● Aim of the exercise: What you return should be the lines from the first line of the records below through the line holding "right elbow: (309, 1118)", unchanged.

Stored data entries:
####
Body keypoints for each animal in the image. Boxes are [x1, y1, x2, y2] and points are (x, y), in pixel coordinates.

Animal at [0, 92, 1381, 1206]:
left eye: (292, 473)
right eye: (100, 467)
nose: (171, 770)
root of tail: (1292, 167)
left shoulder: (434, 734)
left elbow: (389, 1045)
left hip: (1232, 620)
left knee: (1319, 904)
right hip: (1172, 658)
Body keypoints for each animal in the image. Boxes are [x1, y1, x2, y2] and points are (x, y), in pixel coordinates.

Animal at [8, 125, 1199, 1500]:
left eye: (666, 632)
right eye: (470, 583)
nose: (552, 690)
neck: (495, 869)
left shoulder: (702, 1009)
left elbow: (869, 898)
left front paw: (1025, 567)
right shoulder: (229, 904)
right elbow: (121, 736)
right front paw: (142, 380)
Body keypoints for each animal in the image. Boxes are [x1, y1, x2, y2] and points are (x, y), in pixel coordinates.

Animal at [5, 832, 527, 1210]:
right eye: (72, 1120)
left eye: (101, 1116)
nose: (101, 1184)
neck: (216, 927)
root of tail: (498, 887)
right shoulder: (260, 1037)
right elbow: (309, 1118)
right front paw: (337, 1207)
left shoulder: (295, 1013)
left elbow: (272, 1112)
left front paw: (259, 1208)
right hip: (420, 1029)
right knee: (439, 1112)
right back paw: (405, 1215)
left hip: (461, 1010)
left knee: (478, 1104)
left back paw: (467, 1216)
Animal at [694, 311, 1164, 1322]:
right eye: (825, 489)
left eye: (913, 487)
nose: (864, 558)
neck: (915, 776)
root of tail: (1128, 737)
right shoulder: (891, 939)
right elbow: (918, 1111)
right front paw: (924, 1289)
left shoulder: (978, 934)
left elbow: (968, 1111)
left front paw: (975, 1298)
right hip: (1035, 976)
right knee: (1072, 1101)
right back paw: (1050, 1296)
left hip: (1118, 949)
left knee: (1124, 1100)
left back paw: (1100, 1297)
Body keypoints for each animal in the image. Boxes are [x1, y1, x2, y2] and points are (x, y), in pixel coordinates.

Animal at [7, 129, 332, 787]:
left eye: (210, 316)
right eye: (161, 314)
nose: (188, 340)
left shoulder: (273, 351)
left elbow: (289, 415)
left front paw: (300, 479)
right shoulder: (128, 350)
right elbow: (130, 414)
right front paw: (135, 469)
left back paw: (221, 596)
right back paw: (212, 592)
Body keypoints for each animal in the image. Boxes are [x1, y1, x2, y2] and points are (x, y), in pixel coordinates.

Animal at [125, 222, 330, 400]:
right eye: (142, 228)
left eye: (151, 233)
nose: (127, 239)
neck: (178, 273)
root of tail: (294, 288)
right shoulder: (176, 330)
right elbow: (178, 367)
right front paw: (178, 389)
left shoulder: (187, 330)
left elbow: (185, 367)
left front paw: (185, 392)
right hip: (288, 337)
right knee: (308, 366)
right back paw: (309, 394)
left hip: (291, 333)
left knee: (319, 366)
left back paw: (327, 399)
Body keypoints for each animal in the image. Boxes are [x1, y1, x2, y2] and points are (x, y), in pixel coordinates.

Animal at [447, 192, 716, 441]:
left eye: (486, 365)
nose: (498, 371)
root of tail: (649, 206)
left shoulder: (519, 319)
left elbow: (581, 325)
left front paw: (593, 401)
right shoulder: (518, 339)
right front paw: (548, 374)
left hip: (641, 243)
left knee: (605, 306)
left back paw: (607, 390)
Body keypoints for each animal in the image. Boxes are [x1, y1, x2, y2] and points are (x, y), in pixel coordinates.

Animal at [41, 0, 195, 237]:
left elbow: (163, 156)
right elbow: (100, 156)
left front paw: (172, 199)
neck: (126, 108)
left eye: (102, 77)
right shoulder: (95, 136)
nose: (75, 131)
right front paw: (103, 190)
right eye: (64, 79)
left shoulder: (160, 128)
####
● Written response:
Body keypoints for each animal in the image. Boxes are [x1, y1, x2, y2] and points are (x, y), in pixel coordinates.

Animal at [0, 92, 1381, 1206]:
left eye: (292, 473)
right eye: (100, 467)
nose: (171, 770)
root of tail: (1292, 167)
left shoulder: (434, 734)
left elbow: (389, 1045)
left hip: (1232, 620)
left knee: (1319, 904)
right hip: (1172, 658)
Body keypoints for each animal in the image. Boxes are [x1, y1, x2, y2] and points are (x, y), in pixel coordinates.

Animal at [8, 125, 1199, 1500]:
left eye: (666, 632)
right eye: (470, 583)
nose: (552, 690)
neck: (495, 869)
left shoulder: (702, 1009)
left elbow: (869, 898)
left front paw: (1025, 567)
right shoulder: (229, 904)
right elbow: (121, 736)
right front paw: (142, 380)
Body keypoints for each animal in the image. Boxes are [x1, y1, x2, y2] and points are (x, y), in pixel coordinates.

Animal at [5, 832, 527, 1210]:
right eye: (72, 1120)
left eye: (101, 1116)
nose: (101, 1184)
neck: (216, 927)
root of tail: (498, 887)
right shoulder: (260, 1037)
right elbow: (309, 1118)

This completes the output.